===== PROVIDED RECORDS
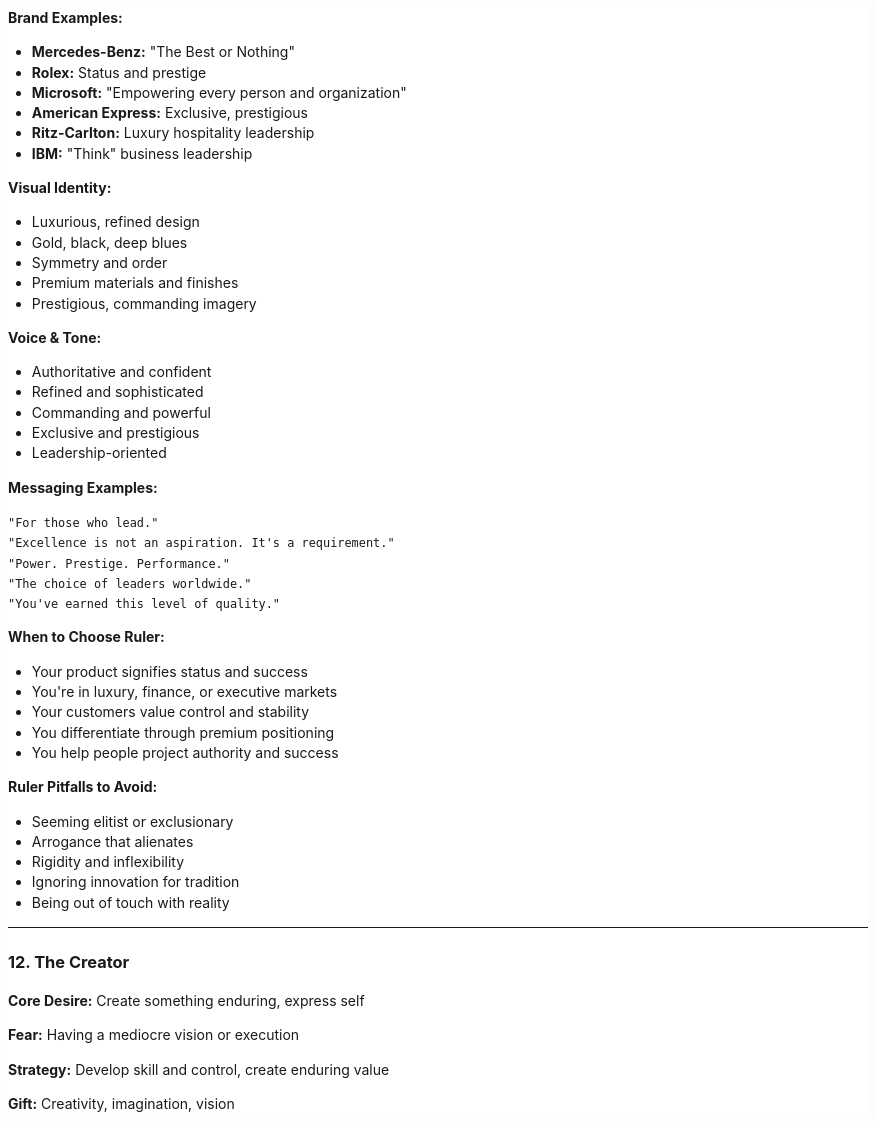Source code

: **Brand Examples:**
- **Mercedes-Benz:** "The Best or Nothing"
- **Rolex:** Status and prestige
- **Microsoft:** "Empowering every person and organization"
- **American Express:** Exclusive, prestigious
- **Ritz-Carlton:** Luxury hospitality leadership
- **IBM:** "Think" business leadership

**Visual Identity:**
- Luxurious, refined design
- Gold, black, deep blues
- Symmetry and order
- Premium materials and finishes
- Prestigious, commanding imagery

**Voice & Tone:**
- Authoritative and confident
- Refined and sophisticated
- Commanding and powerful
- Exclusive and prestigious
- Leadership-oriented

**Messaging Examples:**
```
"For those who lead."
"Excellence is not an aspiration. It's a requirement."
"Power. Prestige. Performance."
"The choice of leaders worldwide."
"You've earned this level of quality."
```

**When to Choose Ruler:**
- Your product signifies status and success
- You're in luxury, finance, or executive markets
- Your customers value control and stability
- You differentiate through premium positioning
- You help people project authority and success

**Ruler Pitfalls to Avoid:**
- Seeming elitist or exclusionary
- Arrogance that alienates
- Rigidity and inflexibility
- Ignoring innovation for tradition
- Being out of touch with reality

---

### 12. The Creator

**Core Desire:** Create something enduring, express self

**Fear:** Having a mediocre vision or execution

**Strategy:** Develop skill and control, create enduring value

**Gift:** Creativity, imagination, vision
==========
→ TASK TO COMPLETE
Give back the material word for word, without images.

→ RESULT
Source code

: **Brand Examples:**
- **Mercedes-Benz:** "The Best or Nothing"
- **Rolex:** Status and prestige
- **Microsoft:** "Empowering every person and organization"
- **American Express:** Exclusive, prestigious
- **Ritz-Carlton:** Luxury hospitality leadership
- **IBM:** "Think" business leadership

**Visual Identity:**
- Luxurious, refined design
- Gold, black, deep blues
- Symmetry and order
- Premium materials and finishes
- Prestigious, commanding imagery

**Voice & Tone:**
- Authoritative and confident
- Refined and sophisticated
- Commanding and powerful
- Exclusive and prestigious
- Leadership-oriented

**Messaging Examples:**
```
"For those who lead."
"Excellence is not an aspiration. It's a requirement."
"Power. Prestige. Performance."
"The choice of leaders worldwide."
"You've earned this level of quality."
```

**When to Choose Ruler:**
- Your product signifies status and success
- You're in luxury, finance, or executive markets
- Your customers value control and stability
- You differentiate through premium positioning
- You help people project authority and success

**Ruler Pitfalls to Avoid:**
- Seeming elitist or exclusionary
- Arrogance that alienates
- Rigidity and inflexibility
- Ignoring innovation for tradition
- Being out of touch with reality

---

### 12. The Creator

**Core Desire:** Create something enduring, express self

**Fear:** Having a mediocre vision or execution

**Strategy:** Develop skill and control, create enduring value

**Gift:** Creativity, imagination, vision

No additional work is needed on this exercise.